STATED TASK: Put every line of the material below into a JSON list of strings, one string per line, and leave out blank lines.

EXTRACTED INFORMATION:
┌──

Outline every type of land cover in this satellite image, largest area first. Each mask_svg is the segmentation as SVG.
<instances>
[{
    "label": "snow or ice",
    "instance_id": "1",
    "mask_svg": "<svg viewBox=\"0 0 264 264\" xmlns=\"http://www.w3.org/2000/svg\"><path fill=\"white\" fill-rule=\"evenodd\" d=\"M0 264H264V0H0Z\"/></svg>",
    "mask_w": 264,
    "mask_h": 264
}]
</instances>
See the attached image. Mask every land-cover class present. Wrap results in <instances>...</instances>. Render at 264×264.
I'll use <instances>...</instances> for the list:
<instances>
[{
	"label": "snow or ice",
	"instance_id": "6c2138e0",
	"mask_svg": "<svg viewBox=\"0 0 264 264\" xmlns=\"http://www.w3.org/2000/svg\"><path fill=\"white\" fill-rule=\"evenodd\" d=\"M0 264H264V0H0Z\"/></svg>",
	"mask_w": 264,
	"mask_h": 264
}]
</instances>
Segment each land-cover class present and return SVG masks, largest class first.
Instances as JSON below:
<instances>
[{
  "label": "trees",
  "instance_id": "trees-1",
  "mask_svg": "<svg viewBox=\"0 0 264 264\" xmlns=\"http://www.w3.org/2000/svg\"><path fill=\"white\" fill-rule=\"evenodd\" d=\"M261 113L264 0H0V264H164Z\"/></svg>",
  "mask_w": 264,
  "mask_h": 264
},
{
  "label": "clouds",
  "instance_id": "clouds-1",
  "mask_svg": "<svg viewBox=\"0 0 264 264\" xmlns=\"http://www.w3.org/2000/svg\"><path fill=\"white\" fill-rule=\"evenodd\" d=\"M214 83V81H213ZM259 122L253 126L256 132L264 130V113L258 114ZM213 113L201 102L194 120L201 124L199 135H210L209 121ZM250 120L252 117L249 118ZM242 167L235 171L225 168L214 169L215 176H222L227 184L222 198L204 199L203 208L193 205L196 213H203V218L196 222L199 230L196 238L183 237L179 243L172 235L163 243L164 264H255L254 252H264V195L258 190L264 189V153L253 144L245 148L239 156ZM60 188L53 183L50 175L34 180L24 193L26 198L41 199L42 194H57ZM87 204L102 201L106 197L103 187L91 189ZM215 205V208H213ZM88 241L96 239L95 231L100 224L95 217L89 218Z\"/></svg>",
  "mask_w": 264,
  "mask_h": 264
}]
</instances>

└──

COMPLETED EXERCISE:
[
  "Outline every type of land cover in this satellite image, largest area first. Each mask_svg is the segmentation as SVG.",
  "<instances>",
  "[{",
  "    \"label\": \"snow or ice\",",
  "    \"instance_id\": \"1\",",
  "    \"mask_svg\": \"<svg viewBox=\\\"0 0 264 264\\\" xmlns=\\\"http://www.w3.org/2000/svg\\\"><path fill=\\\"white\\\" fill-rule=\\\"evenodd\\\" d=\\\"M0 264H264V0H0Z\\\"/></svg>\",",
  "    \"mask_w\": 264,",
  "    \"mask_h\": 264",
  "}]",
  "</instances>",
  "See the attached image. Mask every land-cover class present. Wrap results in <instances>...</instances>. Render at 264×264.",
  "I'll use <instances>...</instances> for the list:",
  "<instances>",
  "[{",
  "\t\"label\": \"snow or ice\",",
  "\t\"instance_id\": \"6c2138e0\",",
  "\t\"mask_svg\": \"<svg viewBox=\\\"0 0 264 264\\\" xmlns=\\\"http://www.w3.org/2000/svg\\\"><path fill=\\\"white\\\" fill-rule=\\\"evenodd\\\" d=\\\"M0 264H264V0H0Z\\\"/></svg>\",",
  "\t\"mask_w\": 264,",
  "\t\"mask_h\": 264",
  "}]",
  "</instances>",
  "Segment each land-cover class present and return SVG masks, largest class first.",
  "Instances as JSON below:",
  "<instances>",
  "[{",
  "  \"label\": \"trees\",",
  "  \"instance_id\": \"trees-1\",",
  "  \"mask_svg\": \"<svg viewBox=\\\"0 0 264 264\\\" xmlns=\\\"http://www.w3.org/2000/svg\\\"><path fill=\\\"white\\\" fill-rule=\\\"evenodd\\\" d=\\\"M261 113L264 0H0V264H164Z\\\"/></svg>\",",
  "  \"mask_w\": 264,",
  "  \"mask_h\": 264",
  "},",
  "{",
  "  \"label\": \"clouds\",",
  "  \"instance_id\": \"clouds-1\",",
  "  \"mask_svg\": \"<svg viewBox=\\\"0 0 264 264\\\" xmlns=\\\"http://www.w3.org/2000/svg\\\"><path fill=\\\"white\\\" fill-rule=\\\"evenodd\\\" d=\\\"M214 83V81H213ZM259 122L253 126L256 132L264 130V113L258 114ZM213 113L201 102L194 120L201 124L199 135H210L209 121ZM250 120L252 117L249 118ZM242 167L235 171L225 168L214 169L215 176H222L227 184L222 198L204 199L203 208L193 205L196 213H203V218L196 222L199 230L196 238L183 237L179 243L172 235L163 243L164 264H255L254 252H264V195L258 190L264 189V153L253 144L245 148L239 156ZM60 188L53 183L50 175L34 180L24 193L26 198L41 199L42 194H57ZM87 204L102 201L106 197L103 187L91 189ZM215 205V208H213ZM88 241L96 239L95 231L100 224L95 217L89 218Z\\\"/></svg>\",",
  "  \"mask_w\": 264,",
  "  \"mask_h\": 264",
  "}]",
  "</instances>"
]